In this research area I have closely cooperated with Miriam Voghera (Salerno) and Marta Albelda and Antonio Briz (Valencia). I am a member of the project Es.Var.Atenuación “Pragmatic attenuation and its genre variation: written and oral discursive genres in European and Latin American Spanish” (http://esvaratenuacion.es/miembros-del-proyecto/) in Valencia.

 

2) Nouns and noun phrases

One important research focus in the nominal domain is the analysis of „human nouns“, which show a series of semantic, pragmatic and morphosyntactic peculiarities, which distinguish them from other concrete nouns. These hitherto scarcely investigated peculiarities are at the centre of the research network Nhuma : linguistique des noms d’humains in cooperation with Catherine Schnedecker (Strasbourg), which evolved from the DAAD/EGIDE-project „Les noms d’entités humaines entre lexique et grammaire” 2011 and 2012. Current members are, beside PhD-students and advanced master students, Angelina Aleksandrova (Paris-Descartes), Fabienne Baider (Cyprus), Delphine Bernhard (Strasbourg), Paul Cappeau (Poitiers), Nelly Flaux (Arras), Laurent Gosselin (Rouen), Véronique Lagae (Valenciennes), Stéphanie Lignon (Lorraine), Jean-Paul Meyer (Strasbourg), Vassil Mostrov (Valenciennes), Fiammetta Namer (Lorraine), Dejan Stosic (Toulouse), Amalia Todirascu (Strasbourg) and Eduardo Amaral (Belo Horizonte).
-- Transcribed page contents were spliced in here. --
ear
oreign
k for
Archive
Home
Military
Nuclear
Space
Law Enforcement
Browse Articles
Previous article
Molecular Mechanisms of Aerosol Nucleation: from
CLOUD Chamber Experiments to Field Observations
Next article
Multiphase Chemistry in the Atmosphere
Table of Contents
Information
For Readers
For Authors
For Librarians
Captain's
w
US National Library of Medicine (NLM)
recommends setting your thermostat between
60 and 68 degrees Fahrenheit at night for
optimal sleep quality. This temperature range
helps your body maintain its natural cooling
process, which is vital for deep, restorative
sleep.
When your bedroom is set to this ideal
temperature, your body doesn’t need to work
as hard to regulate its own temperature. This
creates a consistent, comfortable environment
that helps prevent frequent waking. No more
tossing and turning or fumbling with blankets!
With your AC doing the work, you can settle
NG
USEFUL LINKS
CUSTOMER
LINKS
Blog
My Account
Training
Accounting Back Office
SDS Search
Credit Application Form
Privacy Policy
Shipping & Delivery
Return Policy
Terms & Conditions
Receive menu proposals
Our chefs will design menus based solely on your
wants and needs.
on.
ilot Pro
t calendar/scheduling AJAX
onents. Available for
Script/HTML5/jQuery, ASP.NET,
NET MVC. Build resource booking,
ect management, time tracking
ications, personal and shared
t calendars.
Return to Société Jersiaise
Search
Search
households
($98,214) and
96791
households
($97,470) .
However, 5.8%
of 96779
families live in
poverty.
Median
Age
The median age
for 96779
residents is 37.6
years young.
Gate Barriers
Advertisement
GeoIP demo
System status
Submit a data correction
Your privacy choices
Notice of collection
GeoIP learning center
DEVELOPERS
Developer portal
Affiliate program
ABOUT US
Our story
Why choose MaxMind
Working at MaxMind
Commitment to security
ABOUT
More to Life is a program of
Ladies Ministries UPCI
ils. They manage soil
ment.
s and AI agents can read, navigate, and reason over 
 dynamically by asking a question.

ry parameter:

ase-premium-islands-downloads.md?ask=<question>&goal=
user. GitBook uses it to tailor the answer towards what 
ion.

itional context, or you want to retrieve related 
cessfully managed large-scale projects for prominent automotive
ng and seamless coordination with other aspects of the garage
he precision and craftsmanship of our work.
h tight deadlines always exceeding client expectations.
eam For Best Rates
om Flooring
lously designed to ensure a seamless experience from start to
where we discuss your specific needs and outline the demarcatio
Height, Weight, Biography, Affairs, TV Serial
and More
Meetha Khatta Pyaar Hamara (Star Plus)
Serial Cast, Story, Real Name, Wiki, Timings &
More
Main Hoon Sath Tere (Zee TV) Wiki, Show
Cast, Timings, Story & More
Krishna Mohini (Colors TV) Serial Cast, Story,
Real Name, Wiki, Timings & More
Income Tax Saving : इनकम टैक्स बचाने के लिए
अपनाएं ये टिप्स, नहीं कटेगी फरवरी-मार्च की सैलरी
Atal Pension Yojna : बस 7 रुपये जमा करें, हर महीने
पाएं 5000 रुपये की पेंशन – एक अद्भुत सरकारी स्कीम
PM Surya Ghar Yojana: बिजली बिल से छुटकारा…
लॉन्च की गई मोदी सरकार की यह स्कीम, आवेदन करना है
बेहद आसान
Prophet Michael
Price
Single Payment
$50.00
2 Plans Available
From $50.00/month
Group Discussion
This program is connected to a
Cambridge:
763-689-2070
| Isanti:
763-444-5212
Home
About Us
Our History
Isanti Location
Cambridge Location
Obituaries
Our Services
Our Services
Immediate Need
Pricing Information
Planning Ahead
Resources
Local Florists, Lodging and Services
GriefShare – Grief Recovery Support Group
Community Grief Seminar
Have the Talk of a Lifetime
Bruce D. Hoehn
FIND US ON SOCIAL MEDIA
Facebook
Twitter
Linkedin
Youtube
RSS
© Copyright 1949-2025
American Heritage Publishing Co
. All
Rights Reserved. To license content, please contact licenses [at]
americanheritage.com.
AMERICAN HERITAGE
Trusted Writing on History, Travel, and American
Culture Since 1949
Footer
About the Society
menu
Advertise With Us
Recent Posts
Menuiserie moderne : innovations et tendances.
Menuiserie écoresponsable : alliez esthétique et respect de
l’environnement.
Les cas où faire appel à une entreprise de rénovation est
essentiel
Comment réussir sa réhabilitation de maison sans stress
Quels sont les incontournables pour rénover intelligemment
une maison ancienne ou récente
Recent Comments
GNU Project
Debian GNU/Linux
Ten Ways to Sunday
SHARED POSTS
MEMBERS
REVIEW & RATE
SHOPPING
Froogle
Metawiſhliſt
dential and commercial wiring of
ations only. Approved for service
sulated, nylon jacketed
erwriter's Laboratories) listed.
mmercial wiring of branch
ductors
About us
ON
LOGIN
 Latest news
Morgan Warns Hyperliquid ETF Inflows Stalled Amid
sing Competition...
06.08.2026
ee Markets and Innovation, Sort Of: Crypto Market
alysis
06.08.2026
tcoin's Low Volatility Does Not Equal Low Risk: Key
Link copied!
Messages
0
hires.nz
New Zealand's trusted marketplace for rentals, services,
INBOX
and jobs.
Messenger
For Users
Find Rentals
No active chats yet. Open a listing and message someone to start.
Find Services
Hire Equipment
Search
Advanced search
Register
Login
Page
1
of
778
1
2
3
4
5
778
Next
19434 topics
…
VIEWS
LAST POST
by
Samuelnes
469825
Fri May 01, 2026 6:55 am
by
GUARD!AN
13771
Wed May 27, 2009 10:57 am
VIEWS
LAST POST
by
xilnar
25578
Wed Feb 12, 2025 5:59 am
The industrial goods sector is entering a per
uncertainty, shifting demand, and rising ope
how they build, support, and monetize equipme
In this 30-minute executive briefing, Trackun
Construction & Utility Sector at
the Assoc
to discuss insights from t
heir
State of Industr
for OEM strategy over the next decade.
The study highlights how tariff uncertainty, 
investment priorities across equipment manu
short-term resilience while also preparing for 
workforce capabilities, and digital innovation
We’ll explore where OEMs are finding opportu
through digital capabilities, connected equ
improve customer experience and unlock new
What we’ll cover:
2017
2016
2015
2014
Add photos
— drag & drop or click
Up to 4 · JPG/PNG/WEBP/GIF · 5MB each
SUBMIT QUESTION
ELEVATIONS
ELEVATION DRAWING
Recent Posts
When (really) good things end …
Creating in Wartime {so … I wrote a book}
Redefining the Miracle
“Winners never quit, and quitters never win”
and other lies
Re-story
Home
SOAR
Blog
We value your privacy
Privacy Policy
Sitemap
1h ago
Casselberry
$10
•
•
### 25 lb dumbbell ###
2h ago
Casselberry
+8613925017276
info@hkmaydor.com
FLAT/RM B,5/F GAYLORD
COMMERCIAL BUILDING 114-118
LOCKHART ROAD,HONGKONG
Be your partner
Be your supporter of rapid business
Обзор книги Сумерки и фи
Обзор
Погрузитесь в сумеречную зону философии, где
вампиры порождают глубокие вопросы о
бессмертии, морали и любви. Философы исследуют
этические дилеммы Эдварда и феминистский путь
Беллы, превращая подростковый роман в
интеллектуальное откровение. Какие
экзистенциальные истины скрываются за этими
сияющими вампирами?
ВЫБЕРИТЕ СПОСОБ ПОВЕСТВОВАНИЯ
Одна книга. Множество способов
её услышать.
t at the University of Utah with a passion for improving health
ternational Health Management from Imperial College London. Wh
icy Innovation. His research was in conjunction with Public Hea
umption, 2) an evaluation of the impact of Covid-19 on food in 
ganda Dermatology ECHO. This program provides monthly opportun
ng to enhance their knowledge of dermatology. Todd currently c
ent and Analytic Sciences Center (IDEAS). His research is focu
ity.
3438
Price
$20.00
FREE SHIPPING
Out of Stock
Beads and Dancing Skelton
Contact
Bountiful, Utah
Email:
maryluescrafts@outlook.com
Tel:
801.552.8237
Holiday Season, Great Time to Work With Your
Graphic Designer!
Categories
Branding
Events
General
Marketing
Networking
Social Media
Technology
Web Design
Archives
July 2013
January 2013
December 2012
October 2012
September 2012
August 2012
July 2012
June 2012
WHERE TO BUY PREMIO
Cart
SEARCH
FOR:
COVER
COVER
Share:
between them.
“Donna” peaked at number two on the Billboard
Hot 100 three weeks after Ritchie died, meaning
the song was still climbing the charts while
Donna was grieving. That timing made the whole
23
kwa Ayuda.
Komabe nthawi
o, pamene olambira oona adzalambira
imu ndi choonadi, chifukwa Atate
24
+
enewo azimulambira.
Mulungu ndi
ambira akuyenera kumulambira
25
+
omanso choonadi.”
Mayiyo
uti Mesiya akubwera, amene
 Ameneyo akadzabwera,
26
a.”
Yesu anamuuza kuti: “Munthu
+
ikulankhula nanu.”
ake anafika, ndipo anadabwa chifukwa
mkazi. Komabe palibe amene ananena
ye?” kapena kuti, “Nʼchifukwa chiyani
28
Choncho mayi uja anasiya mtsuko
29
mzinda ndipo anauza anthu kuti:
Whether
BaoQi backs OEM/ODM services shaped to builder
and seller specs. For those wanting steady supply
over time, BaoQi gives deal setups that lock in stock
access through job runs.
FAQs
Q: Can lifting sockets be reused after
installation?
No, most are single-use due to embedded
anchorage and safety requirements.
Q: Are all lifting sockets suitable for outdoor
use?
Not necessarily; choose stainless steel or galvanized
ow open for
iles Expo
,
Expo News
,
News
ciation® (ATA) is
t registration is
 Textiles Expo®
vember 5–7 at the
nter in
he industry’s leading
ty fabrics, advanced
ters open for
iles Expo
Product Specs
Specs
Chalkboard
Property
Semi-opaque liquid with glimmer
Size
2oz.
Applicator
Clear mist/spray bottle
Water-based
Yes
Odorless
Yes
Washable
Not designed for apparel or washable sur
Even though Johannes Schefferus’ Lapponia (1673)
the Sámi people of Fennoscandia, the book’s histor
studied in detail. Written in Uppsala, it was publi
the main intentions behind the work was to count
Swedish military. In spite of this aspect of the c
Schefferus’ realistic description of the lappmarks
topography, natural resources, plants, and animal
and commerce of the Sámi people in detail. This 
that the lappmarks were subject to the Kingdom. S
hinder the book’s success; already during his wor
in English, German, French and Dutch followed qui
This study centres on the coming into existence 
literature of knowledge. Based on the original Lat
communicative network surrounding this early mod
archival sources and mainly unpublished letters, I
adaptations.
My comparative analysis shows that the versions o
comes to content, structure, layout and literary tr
  • My own research within this network focuses on Romance nouns on a high generalization level such as man, person, people, which are situated between lexicon and grammar and tend to get (partially) pronominalized. This research area is also at the heart of my cooperation with the UFMG Belo Horizonte, in particular Eduardo Amaral.
  • Within our project C7: Verbal and Nominal Aspectuality between Lexicon and Grammar (https://uni-tuebingen.de/en/92270) of the SFB 833 (co-directed by Sarah Dessì Schmid and myself) I currently investigate the interaction of nominal semantics and morphosyntax in the domain of number marking. My focus is on the comparative and diachronic analysis of so-called object mass nouns (clothing, clothes, furniture) in Romance languages and Creoles, nouns which are at the intersection of mass nouns and individual count nouns.